* **What you should do**
Every record below is to be restated word for word, and no picture is to be copied.

* **Dataset extract**
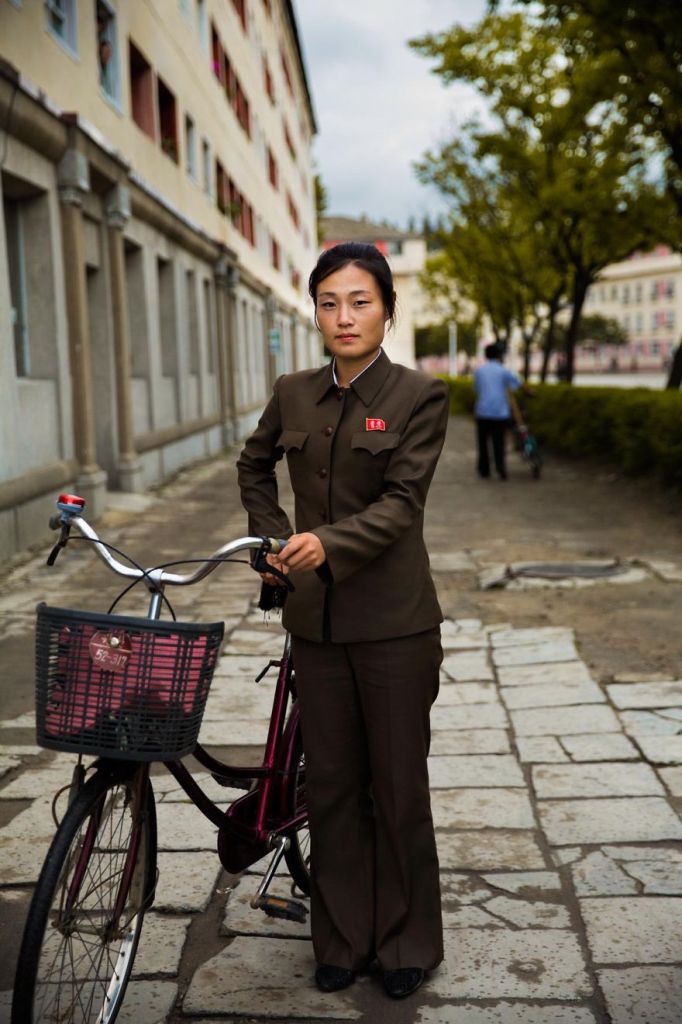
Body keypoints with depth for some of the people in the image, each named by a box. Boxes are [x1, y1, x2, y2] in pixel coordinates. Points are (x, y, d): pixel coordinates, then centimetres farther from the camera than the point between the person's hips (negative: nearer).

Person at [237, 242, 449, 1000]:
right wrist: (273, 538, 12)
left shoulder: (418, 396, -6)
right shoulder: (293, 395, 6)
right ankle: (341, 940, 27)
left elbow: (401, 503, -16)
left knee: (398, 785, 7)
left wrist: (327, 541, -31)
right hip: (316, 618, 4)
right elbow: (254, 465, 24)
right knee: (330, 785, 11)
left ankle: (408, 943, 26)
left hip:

* **Worked solution**
Body keypoints with depth for some of the people in the image, each named by a box. Boxes are [x1, y1, x2, y2] in pixel coordinates. Points are (x, y, d): pixel coordinates, then centimetres farther from the camera than the point between the person's hips (negative: nearer).

Person at [237, 242, 449, 1000]:
right wrist: (273, 538, 12)
left shoulder: (418, 396, -6)
right shoulder: (293, 395, 6)
right ankle: (341, 940, 27)
left elbow: (401, 503, -16)
left knee: (398, 785, 7)
left wrist: (327, 541, -31)
right hip: (316, 618, 4)
right elbow: (254, 465, 24)
right knee: (330, 785, 11)
left ankle: (408, 943, 26)
left hip:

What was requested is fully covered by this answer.